------ TEXTE DE LA PAGE

Ingrid Berghman est directrice de l’association bordelaise « WeJob ». WeJob a répondu à l’AMI O2R, dans le but de mettre en place le projet « Connexion des possibles ». Ce dispositif, lancé en janvier dernier, a été élaboré avec une quinzaine de partenaires dans le cadre d’un consortium. Les deux premiers groupes de participants, un à Bordeaux, l’autre à Talence, ont débuté leurs parcours au début du mois de mars.
D’où vient « Connexion des possibles » ?
Notre objectif en tant qu’association est de travailler pour l’emploi. Beaucoup de publics n’ont pas les compétences attendues sur le marché du travail, il est nécessaire d’agir sur le projet professionnel et les compétences des personnes. Le problème, c’est que les publics les plus éloignés ont beaucoup de difficultés à se repérer dans les métiers et les formations. Pour les aider, nous avons créé plusieurs dispositifs, par exemple un qui s’adresse aux femmes de quartiers prioritaires. Nous travaillons à la fois sur leur projet professionnel et sur leur problématique de garde d’enfants. Une autre de nos actions, un CEJ Rupture, vise les jeunes décrocheurs qui rencontrent des difficultés à se projeter. On leur propose notamment de réaliser un projet vidéo. Avec Connexion des possibles, nous avons eu envie de créer un nouveau programme, tout en en nous basant sur les briques de nos dispositifs précédentes, en les combinant dans la même démarche.
Vous visez un public particulier ?
Il existe deux catégories de publics. Celui qui est visible du service public de l’emploi mais qui rencontre des grosses difficultés, et celui qui est invisible. Notre objectif est de porter ceux qui ne s’inscrivent pas facilement dans un dispositif existant. Le plus souvent, les personnes dites « invisibles » le sont parce qu’elles ne savent même pas que le service public existe ou qu’elles pensent qu’il ne sert à rien. Sans compter la barrière de langue et la barrière du numérique. Ça peut expliquer leur situation.
Connexion des possibles, c’est un programme qui est relativement large, très lié au projet professionnel et à la remobilisation des personnes. On va être un peu moins sur le traitement des problèmes du quotidien, de logement par exemple. Dans la plupart des cas, on va plutôt orienter vers des partenaires. Mais on peut tout de même s’occuper de trouver une place dans un foyer de jeunes travailleurs, ou un audit santé avec la CPAM.
Quel est son principe ?

------------

LISTE DES TÂCHES.
1. D'après l'entretien sur WeJob, à quel moment les deux premiers groupes de participants ont-ils débuté leurs parcours ?
2. Traduisez en anglais cette phrase de l'entretien sur WeJob : « Une autre de nos actions, un CEJ Rupture, vise les jeunes décrocheurs qui rencontrent des difficultés à se projeter. »
3. Reprenez l'entretien sur WeJob à la suite de sa dernière ligne.
Les entrées n'ont aucun rapport avec l'entretien sur WeJob.

------ DONNÉES ENREGISTRÉES

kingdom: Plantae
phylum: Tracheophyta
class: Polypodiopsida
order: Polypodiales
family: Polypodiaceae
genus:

------------

RÉPONSES.
1. Au début du mois de mars.

2. Another of our initiatives, a CEJ Rupture, targets young dropouts who struggle to envision their future.

3.
On avait envie d’aller plus loin que ce qu’on faisait jusqu’à aujourd’hui, en ayant plusieurs publics dans le même programme. Et en utilisant ce qu’on sait faire ailleurs pour le démultiplier. On a voulu que ce projet soit pluriel, pour que les participants aient le choix, que nous ne leur imposions rien. Et qu’il soit accessible à un public aussi large que possible. Trop souvent on segmente les populations en mettant les jeunes d’un côté, les seniors de l’autre, les femmes encore ailleurs, etc. Nous prévoyons quatre sessions par an, deux à Bordeaux, une à Talence, une à Pessac. Chaque session pour un groupe d’une douzaine personnes. Les participants choisissent une des quatre activités proposées, et on leur demande également de se positionner sur une ou plusieurs filières métiers.
Quelles sont les quatre activités que vous proposez ?
La première tourne autour de la réalisation d’un podcast vidéo, avec notre partenaire Energie Prod. La deuxième a pour thème la cuisine, et la préparation d’un repas, sous la houlette de l’association « Vision mêlée », spécialisée dans l’insertion par le sport et la cuisine. On y aborde les questions d’approvisionnement, de coût de revient, pour ceux qui envisageraient de lancer leur propre activité dans ce domaine. Nous avons aussi une proposition de mobilisation par le sport, encadrée par « On catalyse ». Il s’agit d’un programme de remise en forme pour que les personnes prennent confiance en elles. L’action se termine par un petit match avec des entreprises, pour nouer des contacts dans un cadre inhabituel. Enfin une activité théâtre d’impro avec « Décalez ! ». Le théâtre d’improvisation est accessible à tout le monde, pas besoin de retenir des textes. Il permet aux gens d’être plus à l’aise à l’oral, en créant des petits sketchs pour parler des métiers et du monde du travail.
Et quelles sont les filières que vous présentez ?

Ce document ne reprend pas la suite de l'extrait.